Here in Tidewater area of Virginia, the thinking is about five year replacement cycle, I expect longer in your neck of the woods.

I'm swapping a bunch of big parts out this month, so I figured I'd take the time to make the stencil. Those old school Marsh stencil makers they had in the military are available for purchase from ULINE!!! 1600-1800 dollars!

P.S. Welcome to Club Sea Ray!

P.P.S. Don't judge me yet on my bilge cleanliness, clean up is coming after this months big maintenance window!
 
Hello, we purchased a 2003 360 Sundancer in late February. We live in Bellingham, Washington, the boat is moored in Blaine. Originally, we were looking at at a 330 Sundancer but the survey did not go well. We are absolutely thrilled with this boat. Avalon is a navy hull, powered with twin 8.1 Horizon V Drives. The boat is currently hauled out and we are replacing the cutlass bearings, bottom paint, and had a new transducer installed as we are updating electronics. We are learning that there are not a lot of 360s out there. We hope to see you all on the water.
 
Hello, we purchased a 2003 360 Sundancer in late February. We live in Bellingham, Washington, the boat is moored in Blaine. Originally, we were looking at at a 330 Sundancer but the survey did not go well. We are absolutely thrilled with this boat. Avalon is a navy hull, powered with twin 8.1 Horizon V Drives. The boat is currently hauled out and we are replacing the cutlass bearings, bottom paint, and had a new transducer installed as we are updating electronics. We are learning that there are not a lot of 360s out there. We hope to see you all on the water.

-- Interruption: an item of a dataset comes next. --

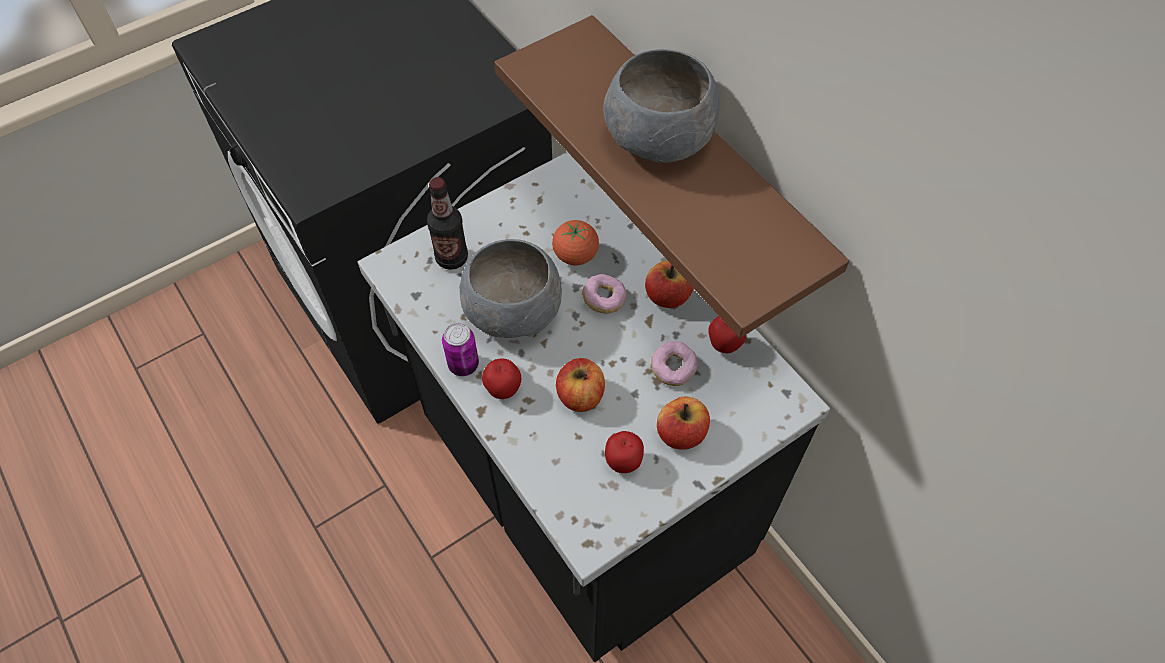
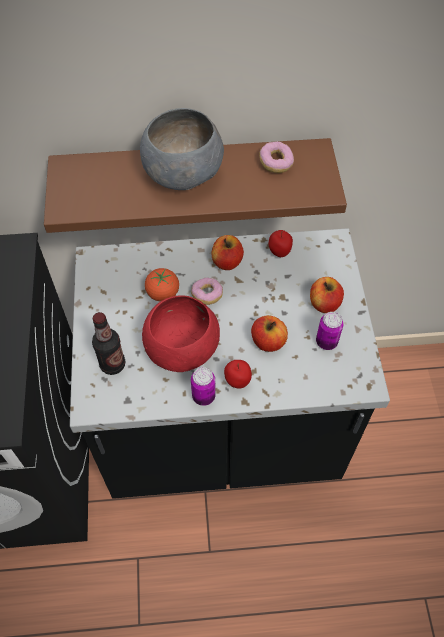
camera: 60 degrees left, 0 degrees up
grey bowl [460,239,562,338] -> red bowl [142,295,220,372]
apple [605,431,644,473] -> can [316,312,343,350]
donut [651,341,698,386] -> donut moved to [259,142,294,173]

It would be a long cruise from the Chesapeake Bay to Bellingham, so I'll just have to chat with you here. I did pull into Bellingham once on a Navy Frigate back in the 80s for the Ski to Sea festival. The entire ships company had a wonderful time there.

I love my 360 and it performs well in the Bay and also out in the Atlantic. I think I will need to upgrade my electronics as well and possibly the mattress sometime soon!

Welcome to Club Sea Ray!
 
Curious as to what H2O pressure 360 owners with 8.1s mercruisers are getting at idle. I'm idling at about 600rpm but my port side water pressure is at 1.7 and starboard is at 7.2. Seems odd....impellers are 2 years old
 
Curious as to what H2O pressure 360 owners with 8.1s mercruisers are getting at idle. I'm idling at about 600rpm but my port side water pressure is at 1.7 and starboard is at 7.2. Seems odd....impellers are 2 years old

Turn the key on and make sure they both read zero before cranking the engine. My port side reads a few psi with the motor stopped. I shoulda replaced the pressure sensor when I swapped the pump! I may be able to reach it if I pull the muffler out of the way. (Or stand on my head with my back towards the holding tank!)
 
Thanks Seadawg. My engine temp is right at about 160 on both sides after warming up. I figure it must be a sensor issue. The mercury monitor show a pressure difference as well. I guess I will just keep an eye on it until I change the impellers next time.
 
The time has come to replace the duck bills on my vacuflush. It seems to rebuild vacuum every 10 minutes or so whether we use it or not. With very little help available at my local West Marine, I turn to all of you for the answers. What size duck bill do I need. Is there a standard size that was installed in the 360? I will probable replace the ball seal as well. Any help is appreciated
 
Don't know the size, but the ball seal replacement is a good idea. Something to consider replacing is the flexible plastic "bellows" that generates the vacuum. Ours was bad and replacing that and the duck bills was the fix we needed. Our vacuflush expert mentioned that heavy toilet paper use can get stuck in duck bills. He recommended, for those who use a lot of TP in one sitting, to put it down in two flushes.
 
Also something I just came across while cleaning up our owners briefcase the previous owner gave us, if you lift up on the vacuflush peddle it will add additional water the the bowl. Everyone might already know this, but we didn't.
 
There is 1 1/2 inch and 2 inch duckbills. Not sure what size to get. Like I said. West Marine was zero help. I only want to do this once. I think the bellows idea is a good one.